5. Lumbar Referred Pain (L1-L2-L3 Radiculopathy or Nerve Root Irritation)
The upper lumbar nerve roots refer pain to the iliac crest, inguinal region, and anterior thigh. Lumbar disc disease or facet joint arthropathy at L1-L2 or L2-L3 can produce pain felt entirely in the iliac crest/ASIS region with no back pain at all in some patients. X-ray of the pelvis would be normal; lumbar X-ray or MRI would be the relevant investigation.
6. Insertional Tendinopathy / Enthesopathy
Degenerative changes at the muscle-bone insertion points along the iliac crest (sartorius at ASIS, external oblique/internal oblique along the crest) cause chronic pain without trauma. More common with aging. Normal X-ray; ultrasound or MRI shows tendon thickening or calcification.
7. Stress Fracture of the Iliac Crest
Even without acute trauma, insufficiency stress fractures can occur in:
- Osteoporotic older women
- Women on long-term steroids
- Those with recent increase in walking/activity
Critically, X-ray is often NORMAL in early stress fractures - bone scan or MRI is needed. This must not be missed.
8. Inflammatory / Rheumatological
- Seronegative spondyloarthropathies (ankylosing spondylitis, psoriatic arthritis) - can cause enthesitis at the iliac crest; morning stiffness, responds to NSAIDs
- Crystal arthropathy (gout, calcium pyrophosphate) - can affect soft tissues around the iliac crest
- Fibromyalgia - iliac crest is a recognised tender point location
9. Abdominal / Pelvic Referred Pain
Pain originating in the left lower quadrant can be felt over the left iliac crest:
- Diverticular disease (very common in older women, left-sided)

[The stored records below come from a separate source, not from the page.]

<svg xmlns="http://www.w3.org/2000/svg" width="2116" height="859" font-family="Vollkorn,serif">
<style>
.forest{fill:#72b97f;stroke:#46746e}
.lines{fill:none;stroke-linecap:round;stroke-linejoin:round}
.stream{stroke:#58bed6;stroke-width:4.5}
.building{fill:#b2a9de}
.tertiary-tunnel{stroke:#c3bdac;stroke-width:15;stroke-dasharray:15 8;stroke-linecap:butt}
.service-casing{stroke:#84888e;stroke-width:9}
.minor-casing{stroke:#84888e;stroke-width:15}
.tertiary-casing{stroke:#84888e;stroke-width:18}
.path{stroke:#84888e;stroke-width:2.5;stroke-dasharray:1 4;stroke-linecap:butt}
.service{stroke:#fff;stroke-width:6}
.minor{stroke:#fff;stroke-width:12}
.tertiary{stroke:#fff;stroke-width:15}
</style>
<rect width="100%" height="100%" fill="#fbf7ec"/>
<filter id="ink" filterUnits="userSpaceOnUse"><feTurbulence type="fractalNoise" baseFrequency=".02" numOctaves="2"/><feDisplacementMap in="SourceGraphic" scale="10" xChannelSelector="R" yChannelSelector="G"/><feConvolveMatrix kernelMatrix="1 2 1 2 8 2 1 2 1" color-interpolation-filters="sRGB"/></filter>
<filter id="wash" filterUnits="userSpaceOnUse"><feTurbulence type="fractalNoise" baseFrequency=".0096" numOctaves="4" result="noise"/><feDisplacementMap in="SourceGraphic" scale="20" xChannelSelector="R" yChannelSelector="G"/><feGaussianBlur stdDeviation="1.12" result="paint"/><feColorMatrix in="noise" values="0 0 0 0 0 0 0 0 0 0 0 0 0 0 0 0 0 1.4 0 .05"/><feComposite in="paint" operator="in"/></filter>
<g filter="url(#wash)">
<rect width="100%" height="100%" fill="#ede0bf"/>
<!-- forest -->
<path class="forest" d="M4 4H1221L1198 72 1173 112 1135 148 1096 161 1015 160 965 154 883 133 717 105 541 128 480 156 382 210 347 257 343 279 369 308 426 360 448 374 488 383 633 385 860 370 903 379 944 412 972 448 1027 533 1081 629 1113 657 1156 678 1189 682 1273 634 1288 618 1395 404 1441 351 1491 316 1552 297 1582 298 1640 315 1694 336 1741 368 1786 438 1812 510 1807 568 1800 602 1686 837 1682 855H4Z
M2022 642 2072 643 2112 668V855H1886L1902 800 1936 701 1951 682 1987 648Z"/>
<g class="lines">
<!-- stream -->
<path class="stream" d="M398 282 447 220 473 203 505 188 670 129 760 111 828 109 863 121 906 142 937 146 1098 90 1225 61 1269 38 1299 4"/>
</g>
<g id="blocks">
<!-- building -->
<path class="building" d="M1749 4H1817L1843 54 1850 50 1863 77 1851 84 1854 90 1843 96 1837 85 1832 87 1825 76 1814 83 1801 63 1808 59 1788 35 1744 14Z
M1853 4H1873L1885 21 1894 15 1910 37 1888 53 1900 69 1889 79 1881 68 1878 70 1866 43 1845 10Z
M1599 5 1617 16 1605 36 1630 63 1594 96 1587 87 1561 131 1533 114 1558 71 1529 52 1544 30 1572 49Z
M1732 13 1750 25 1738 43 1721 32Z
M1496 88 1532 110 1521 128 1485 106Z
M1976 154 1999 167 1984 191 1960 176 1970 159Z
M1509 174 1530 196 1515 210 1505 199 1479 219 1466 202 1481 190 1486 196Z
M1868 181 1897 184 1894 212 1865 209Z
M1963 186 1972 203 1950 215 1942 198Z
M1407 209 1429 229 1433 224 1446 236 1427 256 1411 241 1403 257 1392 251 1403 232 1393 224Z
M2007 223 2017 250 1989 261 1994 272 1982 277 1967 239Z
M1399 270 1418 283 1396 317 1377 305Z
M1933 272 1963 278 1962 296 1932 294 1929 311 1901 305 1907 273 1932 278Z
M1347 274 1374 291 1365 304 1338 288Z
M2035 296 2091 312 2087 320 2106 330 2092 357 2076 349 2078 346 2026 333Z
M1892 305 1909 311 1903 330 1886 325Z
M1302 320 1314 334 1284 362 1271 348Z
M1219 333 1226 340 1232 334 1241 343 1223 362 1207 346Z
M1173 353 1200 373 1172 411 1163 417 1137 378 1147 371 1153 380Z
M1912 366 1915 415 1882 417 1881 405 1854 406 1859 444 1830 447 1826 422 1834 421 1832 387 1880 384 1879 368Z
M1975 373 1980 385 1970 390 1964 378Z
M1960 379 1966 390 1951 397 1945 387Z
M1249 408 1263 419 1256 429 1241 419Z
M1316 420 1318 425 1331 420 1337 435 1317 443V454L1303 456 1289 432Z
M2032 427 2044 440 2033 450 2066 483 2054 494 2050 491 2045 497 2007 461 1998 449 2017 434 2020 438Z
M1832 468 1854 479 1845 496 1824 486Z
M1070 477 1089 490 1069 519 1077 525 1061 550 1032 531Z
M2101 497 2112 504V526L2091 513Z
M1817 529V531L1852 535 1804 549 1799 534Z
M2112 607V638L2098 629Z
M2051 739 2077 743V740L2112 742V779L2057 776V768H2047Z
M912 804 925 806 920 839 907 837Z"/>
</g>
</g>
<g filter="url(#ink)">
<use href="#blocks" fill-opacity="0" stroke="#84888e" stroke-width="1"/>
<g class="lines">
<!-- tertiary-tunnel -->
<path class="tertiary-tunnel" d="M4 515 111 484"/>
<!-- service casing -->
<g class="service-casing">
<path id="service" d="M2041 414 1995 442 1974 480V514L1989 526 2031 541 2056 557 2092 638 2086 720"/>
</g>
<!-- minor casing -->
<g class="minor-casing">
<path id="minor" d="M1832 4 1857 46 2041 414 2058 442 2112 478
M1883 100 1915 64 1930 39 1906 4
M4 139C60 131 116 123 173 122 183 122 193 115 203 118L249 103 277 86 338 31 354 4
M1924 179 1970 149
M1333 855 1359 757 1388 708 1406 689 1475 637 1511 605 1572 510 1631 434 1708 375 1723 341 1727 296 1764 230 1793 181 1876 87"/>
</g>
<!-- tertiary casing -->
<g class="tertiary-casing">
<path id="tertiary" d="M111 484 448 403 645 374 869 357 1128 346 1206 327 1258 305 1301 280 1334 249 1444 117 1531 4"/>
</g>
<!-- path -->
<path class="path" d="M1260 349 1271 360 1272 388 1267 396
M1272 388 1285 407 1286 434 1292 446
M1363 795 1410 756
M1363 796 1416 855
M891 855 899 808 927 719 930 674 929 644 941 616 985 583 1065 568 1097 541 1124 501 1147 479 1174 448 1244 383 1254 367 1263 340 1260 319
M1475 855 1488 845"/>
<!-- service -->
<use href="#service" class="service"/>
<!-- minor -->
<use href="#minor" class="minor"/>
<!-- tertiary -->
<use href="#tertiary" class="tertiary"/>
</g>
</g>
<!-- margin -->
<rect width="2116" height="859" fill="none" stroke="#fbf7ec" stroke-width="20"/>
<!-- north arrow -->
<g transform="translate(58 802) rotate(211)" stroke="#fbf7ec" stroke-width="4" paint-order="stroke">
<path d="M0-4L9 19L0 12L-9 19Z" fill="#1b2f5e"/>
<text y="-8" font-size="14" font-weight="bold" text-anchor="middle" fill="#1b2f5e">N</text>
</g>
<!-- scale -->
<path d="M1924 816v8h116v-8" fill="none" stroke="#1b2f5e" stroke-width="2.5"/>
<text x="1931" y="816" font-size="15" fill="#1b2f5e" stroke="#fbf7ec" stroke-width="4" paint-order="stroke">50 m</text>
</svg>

- Ovarian pathology (cyst, endometrioma) - if premenopausal or perimenopausal
- Psoas abscess or haematoma - rare but presents as hip/iliac fossa pain
- Inguinal/femoral hernia at the level of the ASIS
Prioritised Investigation Plan
| Test | Targets |
|---|
| MRI pelvis/hip | Stress fracture, enthesopathy, SI joint, TFL, gluteus medius, nerve |
| Lumbar spine MRI | L1-L3 radiculopathy, disc disease |
| Ultrasound (hip/pelvis) | Bursitis, tendinopathy, soft tissue mass |
| Nerve conduction study | Confirm meralgia paresthetica |
| Blood tests (ESR, CRP, HLA-B27, RF, uric acid) | Inflammatory/rheumatological causes |
| Abdominal/pelvic ultrasound | Rule out visceral referred pain |
Bottom Line
In an atraumatic presentation in a woman, the top three diagnoses to pursue are:
- Meralgia paresthetica - check for burning quality, anterolateral thigh numbness, Tinel at ASIS
- Myofascial pain (TFL / gluteus medius trigger points) - check for trigger points on palpation
- Referred pain from SI joint or lumbar spine - check lumbar movements and SI joint provocation tests
An MRI of the hip and pelvis would be the single most informative next step.